Jusqu'à présent, Xi Jinping s'est surtout abstenu d'utiliser la dépendance de la Russie vis-à-vis de la Chine comme levier pour faire céder Poutine. C'est pourquoi ses exigences, tout comme le plan de paix sino-brésilien, restent volontairement vagues et peu concrètes. Xi Jinping ne cesse de se prononcer publiquement en faveur de la paix, mais cela sert surtout à ne pas apparaître comme inactif sur la scène internationale.
Pendant ce temps, Poutine peut faire semblant de respecter ces tentatives de paix, sans toutefois les prendre vraiment au sérieux ou même les mettre en œuvre. La Russie et la Chine suivent cette stratégie depuis 2022, mais pour combien de temps encore?

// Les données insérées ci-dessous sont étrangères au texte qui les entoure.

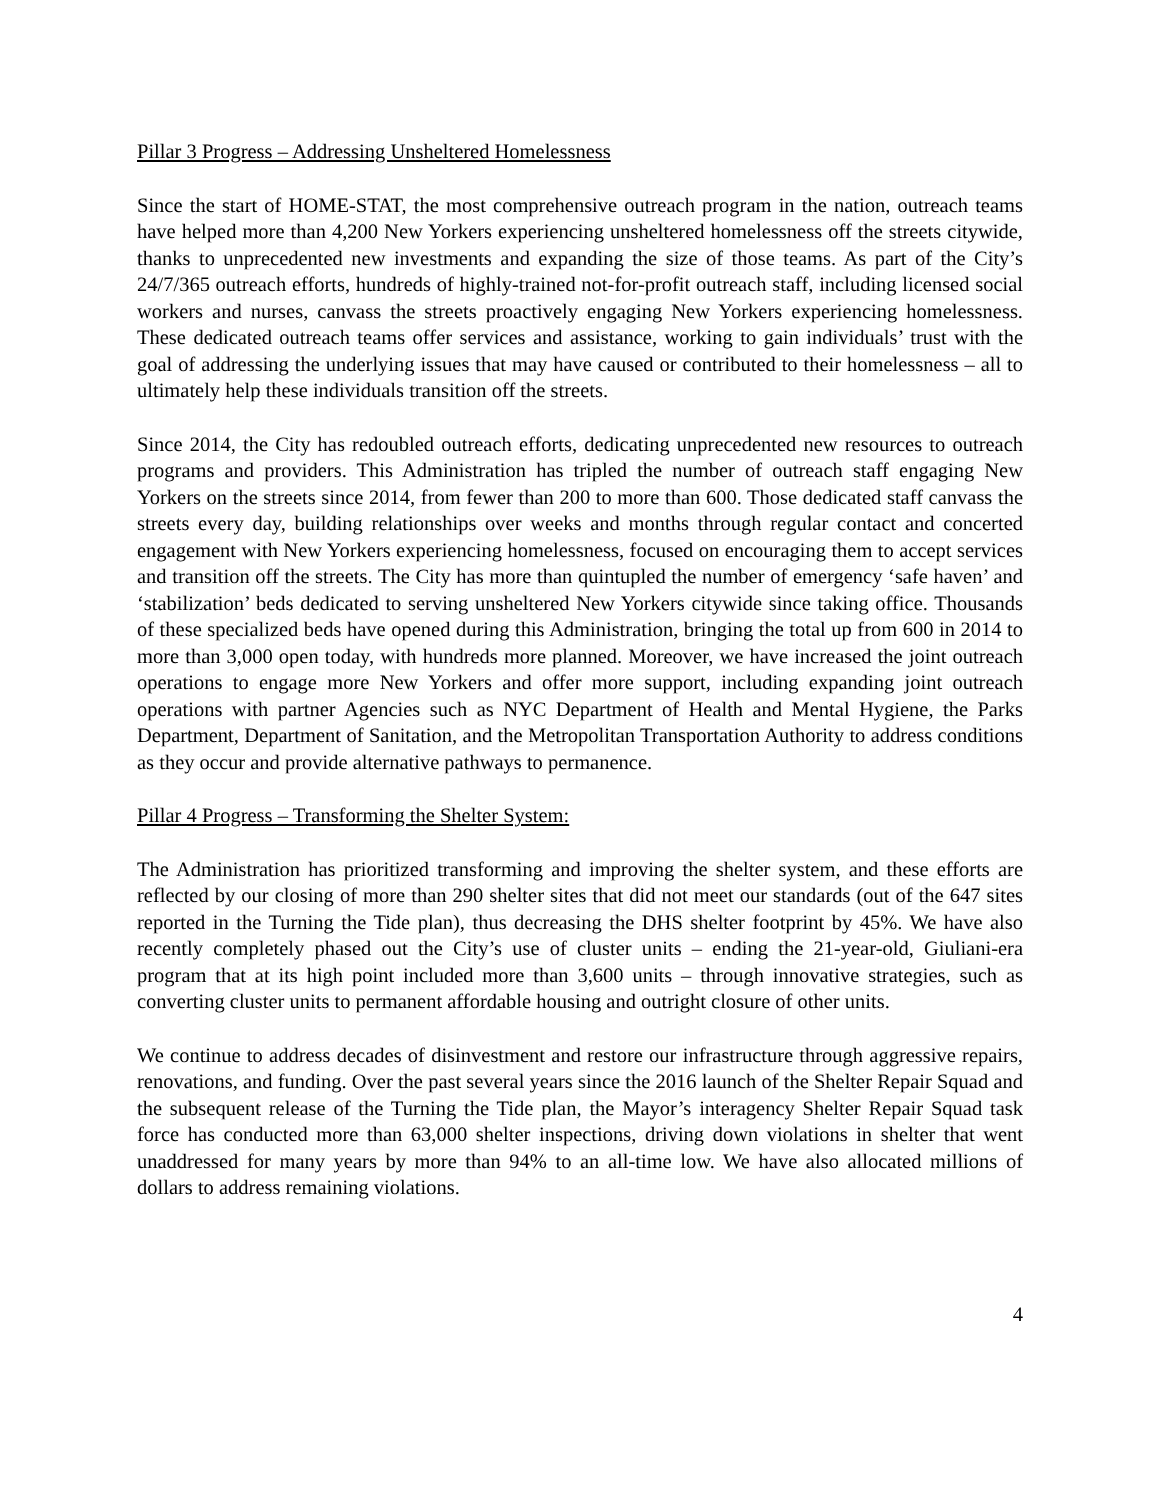Pillar 3 Progress – Addressing Unsheltered Homelessness
Since the start of HOME-STAT, the most comprehensive outreach program in the nation, outreach teams have helped more than 4,200 New Yorkers experiencing unsheltered homelessness off the streets citywide, thanks to unprecedented new investments and expanding the size of those teams. As part of the City’s 24/7/365 outreach efforts, hundreds of highly-trained not-for-profit outreach staff, including licensed social workers and nurses, canvass the streets proactively engaging New Yorkers experiencing homelessness. These dedicated outreach teams offer services and assistance, working to gain individuals’ trust with the goal of addressing the underlying issues that may have caused or contributed to their homelessness – all to ultimately help these individuals transition off the streets.
Since 2014, the City has redoubled outreach efforts, dedicating unprecedented new resources to outreach programs and providers. This Administration has tripled the number of outreach staff engaging New Yorkers on the streets since 2014, from fewer than 200 to more than 600. Those dedicated staff canvass the streets every day, building relationships over weeks and months through regular contact and concerted engagement with New Yorkers experiencing homelessness, focused on encouraging them to accept services and transition off the streets. The City has more than quintupled the number of emergency ‘safe haven’ and ‘stabilization’ beds dedicated to serving unsheltered New Yorkers citywide since taking office. Thousands of these specialized beds have opened during this Administration, bringing the total up from 600 in 2014 to more than 3,000 open today, with hundreds more planned. Moreover, we have increased the joint outreach operations to engage more New Yorkers and offer more support, including expanding joint outreach operations with partner Agencies such as NYC Department of Health and Mental Hygiene, the Parks Department, Department of Sanitation, and the Metropolitan Transportation Authority to address conditions as they occur and provide alternative pathways to permanence.
Pillar 4 Progress – Transforming the Shelter System:
The Administration has prioritized transforming and improving the shelter system, and these efforts are reflected by our closing of more than 290 shelter sites that did not meet our standards (out of the 647 sites reported in the Turning the Tide plan), thus decreasing the DHS shelter footprint by 45%. We have also recently completely phased out the City’s use of cluster units – ending the 21-year-old, Giuliani-era program that at its high point included more than 3,600 units – through innovative strategies, such as converting cluster units to permanent affordable housing and outright closure of other units.
We continue to address decades of disinvestment and restore our infrastructure through aggressive repairs, renovations, and funding. Over the past several years since the 2016 launch of the Shelter Repair Squad and the subsequent release of the Turning the Tide plan, the Mayor’s interagency Shelter Repair Squad task force has conducted more than 63,000 shelter inspections, driving down violations in shelter that went unaddressed for many years by more than 94% to an all-time low. We have also allocated millions of dollars to address remaining violations.
4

Pour les dirigeants chinois, cette guerre est aussi, en tout premier lieu, un obstacle à sa domination de l'économie mondiale. Et sur le plan économique, les choses ne vont pas bien pour la République populaire en ce moment. L'économie chinoise a récemment connu sa plus faible croissance depuis début 2023.
Selon le bureau chinois des statistiques, le produit intérieur brut a augmenté de 4,6% au cours du dernier trimestre. Si cette évolution se poursuit au même rythme, Xi Jinping pourrait bien se décider à pousser son ami Vladimir Poutine de manière un peu plus insistante vers des négociations avec Kiev. Mais ce sera après le sommet de Kazan, une fois rentrés de Russie.